We aim to align this dataset with developing Peatland Metadata Standards, and to provide information for each project under the following themes:

  • Administration and funding: to include a unique identifier, location, main funding sources, grant ID(s), project start and end dates, and so on.
  • Site characteristics: to include information on hectares restored, pre-restoration depth, condition, GHG emissions and any other relevant metrics.
  • Long-term maintenance and monitoring: to include information from field-based surveys and remote sensing (subject to future development).
  • Project linkages: to provide references to closely related projects, for instance, Peatland Code projects.
  • Spatial data: to provide a project centroid at a minimum, and a full restoration footprint where available.
  • Quality assurance: to provide information on data quality, for example, whether a restoration footprint is available, and whether the footprint area matches the reported hectares of peatland restored.

We would also summarise basic information from the Peatland Code. This would be done in a very similar way to the presentation of Woodland Carbon Code projects in Forestry Statistics:

  • Counts of projects according to status (under development, plan validated, restoration validated, verified)
  • Project area according to status
  • Projected carbon sequestration according to status

It is important to mention a few further caveats and limitations of restoration data:

  • Peatland ACTION requires that, in general, most of the peat within a project area must be 50 cm deep. However, some areas of peat will be shallower than this. This is expected, to a degree, since peat depth can vary considerably across a short distance.
  • The area of peat restored is measured at a relatively high resolution, but national estimates of the extent and condition of peat soils use coarser resolution.
  • There can be associations between several peatland ACTION projects or subsites, and several Peatland Code projects. This means that it is not always possible to match these projects or subsites as simple one-to-one pairs.

Restoration data helps us to understand how peatlands are changing over time, but this isn’t the complete picture - we also need to consider new peatland degradation. However, acquiring and analysing relevant data is challenging due to lack of a centralised data source and standardised methods of recording peatland degradation.

5.5 GHG emissions

Of all the ecosystem services associated with peatlands, GHG regulation has had the greatest focus. GHG emissions from peatlands can be considerable. In the Devolved Administration GHG Inventories 1990-2023, net emissions from peatlands were estimated at 6.2 MtCO2e (million tonnes of carbon dioxide equivalent) in 2023 in Scotland. To give a sense of persepective, GHG emissions from domestic transport were 11.4 MtCO2e in Scotland in 2023.

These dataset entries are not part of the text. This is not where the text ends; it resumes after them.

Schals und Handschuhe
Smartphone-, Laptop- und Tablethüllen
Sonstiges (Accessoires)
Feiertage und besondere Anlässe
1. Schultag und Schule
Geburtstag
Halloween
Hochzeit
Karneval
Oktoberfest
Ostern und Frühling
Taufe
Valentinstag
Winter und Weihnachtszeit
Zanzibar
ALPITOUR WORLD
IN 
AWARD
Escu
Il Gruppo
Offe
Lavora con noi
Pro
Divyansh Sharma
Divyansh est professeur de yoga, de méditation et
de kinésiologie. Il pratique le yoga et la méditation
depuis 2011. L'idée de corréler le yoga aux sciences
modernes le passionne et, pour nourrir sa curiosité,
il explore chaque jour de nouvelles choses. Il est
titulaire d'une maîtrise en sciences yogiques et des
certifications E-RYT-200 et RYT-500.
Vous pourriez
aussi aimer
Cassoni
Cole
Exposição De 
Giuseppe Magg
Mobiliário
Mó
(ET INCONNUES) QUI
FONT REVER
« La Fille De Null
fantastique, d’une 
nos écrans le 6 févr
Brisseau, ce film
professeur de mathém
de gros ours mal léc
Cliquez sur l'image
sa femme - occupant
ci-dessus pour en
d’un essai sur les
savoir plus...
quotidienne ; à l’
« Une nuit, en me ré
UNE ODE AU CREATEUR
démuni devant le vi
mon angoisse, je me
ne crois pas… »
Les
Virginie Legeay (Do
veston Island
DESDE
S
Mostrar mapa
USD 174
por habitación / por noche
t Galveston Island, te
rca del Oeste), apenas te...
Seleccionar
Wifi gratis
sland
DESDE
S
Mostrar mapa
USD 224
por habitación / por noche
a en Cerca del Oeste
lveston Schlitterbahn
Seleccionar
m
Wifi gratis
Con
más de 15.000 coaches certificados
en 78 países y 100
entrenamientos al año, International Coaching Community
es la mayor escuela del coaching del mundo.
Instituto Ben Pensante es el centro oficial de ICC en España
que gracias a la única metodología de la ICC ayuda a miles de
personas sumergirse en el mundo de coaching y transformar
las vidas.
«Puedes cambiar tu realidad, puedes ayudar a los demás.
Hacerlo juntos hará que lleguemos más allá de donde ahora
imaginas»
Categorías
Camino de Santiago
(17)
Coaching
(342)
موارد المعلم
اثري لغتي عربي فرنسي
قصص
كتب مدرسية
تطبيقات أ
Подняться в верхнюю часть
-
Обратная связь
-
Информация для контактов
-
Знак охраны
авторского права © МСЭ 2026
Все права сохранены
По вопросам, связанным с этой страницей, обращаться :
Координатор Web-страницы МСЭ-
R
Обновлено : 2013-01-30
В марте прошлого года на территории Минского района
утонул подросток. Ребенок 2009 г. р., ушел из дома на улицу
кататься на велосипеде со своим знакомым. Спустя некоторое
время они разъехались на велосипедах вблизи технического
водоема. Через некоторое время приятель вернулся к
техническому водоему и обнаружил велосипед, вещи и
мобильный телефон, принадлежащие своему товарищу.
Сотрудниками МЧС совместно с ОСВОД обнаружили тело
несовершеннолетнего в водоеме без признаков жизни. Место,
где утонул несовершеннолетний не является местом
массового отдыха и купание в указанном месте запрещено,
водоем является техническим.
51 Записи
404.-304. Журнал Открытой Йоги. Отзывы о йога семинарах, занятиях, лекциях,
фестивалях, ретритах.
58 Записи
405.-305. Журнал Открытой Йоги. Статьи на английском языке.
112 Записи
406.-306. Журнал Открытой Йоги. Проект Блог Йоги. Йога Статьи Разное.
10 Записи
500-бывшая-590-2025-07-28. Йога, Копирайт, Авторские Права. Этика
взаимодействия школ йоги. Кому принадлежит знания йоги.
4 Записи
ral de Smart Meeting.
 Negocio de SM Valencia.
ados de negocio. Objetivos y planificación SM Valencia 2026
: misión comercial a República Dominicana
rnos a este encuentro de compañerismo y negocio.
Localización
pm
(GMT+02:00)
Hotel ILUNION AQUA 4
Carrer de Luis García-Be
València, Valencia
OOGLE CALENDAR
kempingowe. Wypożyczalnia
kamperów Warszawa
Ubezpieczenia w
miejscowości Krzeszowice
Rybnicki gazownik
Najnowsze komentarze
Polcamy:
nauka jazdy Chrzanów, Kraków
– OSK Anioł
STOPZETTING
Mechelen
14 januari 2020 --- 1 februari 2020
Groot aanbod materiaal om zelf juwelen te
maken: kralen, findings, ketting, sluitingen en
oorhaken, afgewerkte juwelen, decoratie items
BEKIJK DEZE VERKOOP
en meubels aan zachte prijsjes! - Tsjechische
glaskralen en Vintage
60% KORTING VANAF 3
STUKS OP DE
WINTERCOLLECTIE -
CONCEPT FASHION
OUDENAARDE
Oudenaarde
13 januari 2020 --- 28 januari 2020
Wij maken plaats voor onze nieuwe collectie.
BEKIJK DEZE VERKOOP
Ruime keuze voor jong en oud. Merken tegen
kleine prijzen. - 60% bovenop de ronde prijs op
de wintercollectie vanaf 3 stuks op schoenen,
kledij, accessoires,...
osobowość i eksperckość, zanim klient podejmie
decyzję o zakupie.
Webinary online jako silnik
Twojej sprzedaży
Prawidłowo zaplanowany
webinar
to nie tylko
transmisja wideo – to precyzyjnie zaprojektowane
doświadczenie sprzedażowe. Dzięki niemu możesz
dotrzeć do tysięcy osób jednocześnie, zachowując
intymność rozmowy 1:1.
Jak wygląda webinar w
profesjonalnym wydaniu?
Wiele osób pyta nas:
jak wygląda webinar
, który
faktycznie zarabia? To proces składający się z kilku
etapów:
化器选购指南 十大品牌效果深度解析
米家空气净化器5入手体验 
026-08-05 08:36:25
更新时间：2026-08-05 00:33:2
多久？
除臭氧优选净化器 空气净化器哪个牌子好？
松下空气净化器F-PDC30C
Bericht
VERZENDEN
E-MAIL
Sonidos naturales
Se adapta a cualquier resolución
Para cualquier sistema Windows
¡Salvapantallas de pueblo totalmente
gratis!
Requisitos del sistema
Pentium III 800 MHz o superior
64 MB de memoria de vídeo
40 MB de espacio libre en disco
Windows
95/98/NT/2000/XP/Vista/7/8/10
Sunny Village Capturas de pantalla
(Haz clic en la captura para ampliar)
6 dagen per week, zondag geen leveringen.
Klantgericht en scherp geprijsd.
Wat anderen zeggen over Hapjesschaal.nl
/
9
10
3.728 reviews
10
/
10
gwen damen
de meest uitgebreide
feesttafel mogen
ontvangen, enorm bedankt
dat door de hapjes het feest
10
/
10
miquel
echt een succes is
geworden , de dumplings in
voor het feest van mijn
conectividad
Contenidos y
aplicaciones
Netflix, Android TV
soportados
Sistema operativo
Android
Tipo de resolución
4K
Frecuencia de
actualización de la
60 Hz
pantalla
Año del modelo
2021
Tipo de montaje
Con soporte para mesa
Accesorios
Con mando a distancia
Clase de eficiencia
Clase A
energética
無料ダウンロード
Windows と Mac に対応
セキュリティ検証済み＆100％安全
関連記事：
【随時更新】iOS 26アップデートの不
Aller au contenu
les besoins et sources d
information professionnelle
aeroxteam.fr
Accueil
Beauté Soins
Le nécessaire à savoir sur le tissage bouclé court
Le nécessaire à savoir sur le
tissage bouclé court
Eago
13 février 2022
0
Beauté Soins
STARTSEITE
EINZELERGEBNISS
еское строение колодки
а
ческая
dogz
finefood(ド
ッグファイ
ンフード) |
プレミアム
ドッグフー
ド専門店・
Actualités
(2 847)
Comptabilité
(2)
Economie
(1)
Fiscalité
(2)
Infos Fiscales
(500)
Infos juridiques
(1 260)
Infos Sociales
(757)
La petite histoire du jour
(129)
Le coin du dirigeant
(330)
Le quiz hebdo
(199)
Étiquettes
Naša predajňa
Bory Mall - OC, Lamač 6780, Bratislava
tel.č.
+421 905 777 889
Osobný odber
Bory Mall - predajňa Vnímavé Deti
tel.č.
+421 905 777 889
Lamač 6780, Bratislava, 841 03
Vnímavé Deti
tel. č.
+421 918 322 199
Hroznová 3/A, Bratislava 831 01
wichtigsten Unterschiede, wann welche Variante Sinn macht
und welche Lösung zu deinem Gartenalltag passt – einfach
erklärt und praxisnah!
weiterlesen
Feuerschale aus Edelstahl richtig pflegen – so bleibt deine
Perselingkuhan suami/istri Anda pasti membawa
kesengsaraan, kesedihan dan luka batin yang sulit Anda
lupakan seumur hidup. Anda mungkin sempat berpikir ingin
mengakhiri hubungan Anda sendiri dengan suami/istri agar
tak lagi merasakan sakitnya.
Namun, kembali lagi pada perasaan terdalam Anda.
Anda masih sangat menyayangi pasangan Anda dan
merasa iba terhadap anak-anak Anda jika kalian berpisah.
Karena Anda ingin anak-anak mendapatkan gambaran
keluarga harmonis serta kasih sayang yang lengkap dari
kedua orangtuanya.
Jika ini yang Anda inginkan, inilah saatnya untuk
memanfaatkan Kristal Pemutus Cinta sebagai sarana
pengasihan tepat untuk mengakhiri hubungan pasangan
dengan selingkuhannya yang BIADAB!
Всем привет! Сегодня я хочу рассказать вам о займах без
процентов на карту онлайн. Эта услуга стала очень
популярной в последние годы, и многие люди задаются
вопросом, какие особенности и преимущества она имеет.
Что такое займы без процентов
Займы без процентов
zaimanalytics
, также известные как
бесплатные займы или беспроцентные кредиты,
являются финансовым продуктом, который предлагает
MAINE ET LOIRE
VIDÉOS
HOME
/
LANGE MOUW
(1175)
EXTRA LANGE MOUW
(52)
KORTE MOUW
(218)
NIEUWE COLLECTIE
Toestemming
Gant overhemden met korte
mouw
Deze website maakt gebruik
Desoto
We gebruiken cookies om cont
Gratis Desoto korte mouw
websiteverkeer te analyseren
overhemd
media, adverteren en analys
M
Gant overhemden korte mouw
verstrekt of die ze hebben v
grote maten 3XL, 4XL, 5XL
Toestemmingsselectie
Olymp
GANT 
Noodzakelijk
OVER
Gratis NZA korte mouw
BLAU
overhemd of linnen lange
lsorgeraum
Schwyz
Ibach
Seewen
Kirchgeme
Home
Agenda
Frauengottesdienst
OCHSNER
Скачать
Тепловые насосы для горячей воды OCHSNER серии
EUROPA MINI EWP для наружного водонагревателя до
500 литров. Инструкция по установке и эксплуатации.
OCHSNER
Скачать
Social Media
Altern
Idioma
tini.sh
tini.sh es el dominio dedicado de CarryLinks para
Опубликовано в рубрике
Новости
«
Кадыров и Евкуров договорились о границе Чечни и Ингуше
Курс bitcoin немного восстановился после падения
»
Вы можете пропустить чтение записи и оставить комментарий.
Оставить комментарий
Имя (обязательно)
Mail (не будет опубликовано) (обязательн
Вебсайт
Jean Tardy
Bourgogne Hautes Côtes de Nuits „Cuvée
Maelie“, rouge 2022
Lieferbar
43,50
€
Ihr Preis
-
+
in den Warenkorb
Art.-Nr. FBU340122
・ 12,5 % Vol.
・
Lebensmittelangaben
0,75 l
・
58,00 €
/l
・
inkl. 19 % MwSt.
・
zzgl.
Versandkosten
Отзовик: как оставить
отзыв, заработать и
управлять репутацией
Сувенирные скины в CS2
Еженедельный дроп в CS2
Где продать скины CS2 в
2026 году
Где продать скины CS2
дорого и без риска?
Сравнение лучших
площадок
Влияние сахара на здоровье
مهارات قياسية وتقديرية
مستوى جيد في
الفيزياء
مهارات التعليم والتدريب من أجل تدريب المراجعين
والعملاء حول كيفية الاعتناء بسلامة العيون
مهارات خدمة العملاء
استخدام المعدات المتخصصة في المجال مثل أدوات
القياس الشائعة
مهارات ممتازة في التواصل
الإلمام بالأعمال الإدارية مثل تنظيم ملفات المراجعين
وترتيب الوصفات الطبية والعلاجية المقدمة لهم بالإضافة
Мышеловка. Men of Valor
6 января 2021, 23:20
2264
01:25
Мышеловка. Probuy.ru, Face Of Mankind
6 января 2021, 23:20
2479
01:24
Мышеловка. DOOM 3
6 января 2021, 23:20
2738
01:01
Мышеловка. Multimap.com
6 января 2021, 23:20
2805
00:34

As far a possible, we will align GHG emissions estimates in the statistics with those of the The UK National Atmospheric Emissions Inventory (NAEI) reports. For national, Local Authority and National Park estimates, we can use figures from the inventory directly. Note that it is expected that there will generally be a two-year lag between the year of publication and year of reporting for GHG emissions estimates. An example table is shown below:

Table 3: example for GHG emissions estimates

Region

Year

Emissions as per GHG inventory (MtCO2e)

Scotland

2023

6.2

Etc.

It is important to bear in mind that GHG emissions estimates are dependent on estimates of peat soil condition, and in turn, peat soil extent. Any uncertainties in peat soil extent and condition feed through into the uncertainties for GHG emissions estimates, leading to a relatively high level of overall uncertainty. These uncertainties can become even greater when national level estimates are broken down for smaller regions. We will aim to provide some indication of this uncertainty quantitatively.